Aucune proposition concrète

Lundi, à Luxembourg, en tout cas, M. Johnson n’a fait aucune proposition concrète. Dès lors, la même question demeure, depuis sa prise de fonction : souhaite-t-il vraiment renégocier l’accord de Theresa May avec Bruxelles ? Ou continue-t-il à bluffer, en espérant que ses futurs ex-partenaires renonceront à toute forme de « backstop » à la veille d’un Brexit sans accord, de peur d’un « no deal » dont les dégâts seraient ravageurs ?

M. Johnson, qui se compare au super-héros Hulk dans sa bataille pour libérer son pays des entraves européennes, a une nouvelle fois fait savoir, lundi, qu’il entendait quitter l’UE au 31 octobre.

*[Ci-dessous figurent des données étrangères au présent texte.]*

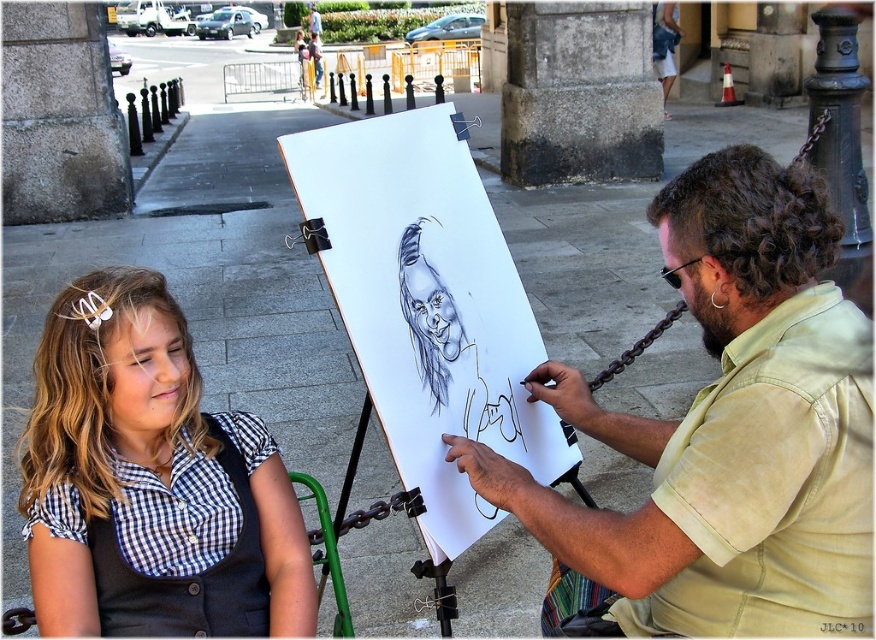
Is point (641, 625) less distant than point (352, 333)?

Yes, point (641, 625) is in front of point (352, 333).

Who is higher up, light beige shirt at center or white paper at center?

light beige shirt at center is above.

Describe the element at coordinates (729, 428) in the screenshot. I see `light beige shirt at center` at that location.

The height and width of the screenshot is (640, 876). In order to click on light beige shirt at center in this screenshot , I will do `click(729, 428)`.

Can you confirm if light beige shirt at center is bigger than checkered fabric at lower left?

Indeed, light beige shirt at center has a larger size compared to checkered fabric at lower left.

The height and width of the screenshot is (640, 876). What are the coordinates of `light beige shirt at center` in the screenshot? It's located at (729, 428).

Which is behind, point (733, 337) or point (232, 602)?

The point (232, 602) is more distant.

This screenshot has width=876, height=640. I want to click on light beige shirt at center, so click(729, 428).

Does checkered fabric at lower left lie in front of white paper at center?

Yes, checkered fabric at lower left is in front of white paper at center.

The width and height of the screenshot is (876, 640). What are the coordinates of `checkered fabric at lower left` in the screenshot? It's located at (150, 481).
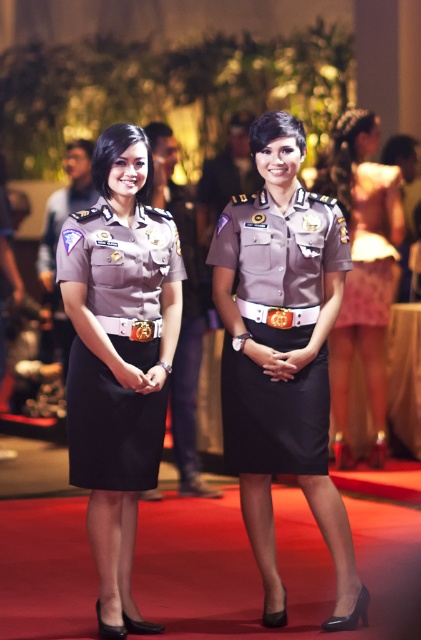
Does matte gray uniform at center have a greater height compared to matte black dress at center?

Correct, matte gray uniform at center is much taller as matte black dress at center.

Identify the location of matte gray uniform at center. (282, 355).

Which is behind, point (181, 280) or point (333, 179)?

Point (333, 179)

Find the location of a particular element. matte black dress at center is located at coordinates (122, 273).

Who is more distant from viewer, (156, 419) or (341, 376)?

Positioned behind is point (341, 376).

I want to click on matte black dress at center, so tap(122, 273).

In order to click on matte gray uniform at center in this screenshot , I will do `click(282, 355)`.

Who is lower down, matte gray uniform at center or silky pink dress at right?

matte gray uniform at center

Measure the distance between matte gray uniform at center and camera.

The distance of matte gray uniform at center from camera is 4.58 meters.

Find the location of a particular element. This screenshot has width=421, height=640. matte gray uniform at center is located at coordinates (282, 355).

Et qu’il ne réclamerait pas de troisième report du Brexit alors que la loi britannique l’y contraint : Westminster a, en effet, voté un texte qui l’oblige à formuler cette demande à Bruxelles à partir du 19 octobre, c’est-à-dire après le sommet européen des 17 et 18 octobre, s’il n’est pas parvenu à renégocier un accord d’ici là.

« J’obéirai à la loi », a-t-il assuré à Laura Kuenssberg, la cheffe du service politique de la BBC, qui avait fait le déplacement à Luxembourg. « Comment ? En la contournant ? », lui a demandé la journaliste. « Ce sont vos propres mots », a esquivé le premier ministre, qui s’est dit « juste un petit peu plus optimiste », à l’issue de son déjeuner luxembourgeois, « que ce matin »…

« Johnson est obligé de dire qu’il veut trouver un accord, puisque Westminster a voté une loi l’obligeant à demander un report », explique un haut fonctionnaire européen. « Soit on fait partie d’une stratégie électorale de Johnson, soit il veut vraiment un accord. On ne le saura pas avant le sommet », poursuit-il.

Lundi soir, la presse britannique, qui semble avoir renoncé elle aussi à comprendre les intentions cachées de M. Johnson, insistait surtout sur « l’humiliation » qu’il aurait subie au Luxembourg, le premier ministre du Grand-Duché, Xavier Bettel, ayant choisi de répondre à la presse sans lui. Il a été pris « en embuscade », vitupérait le Daily Telegraph, très en faveur du chef du gouvernement, qui fut l’un de ses ex-chroniqueurs.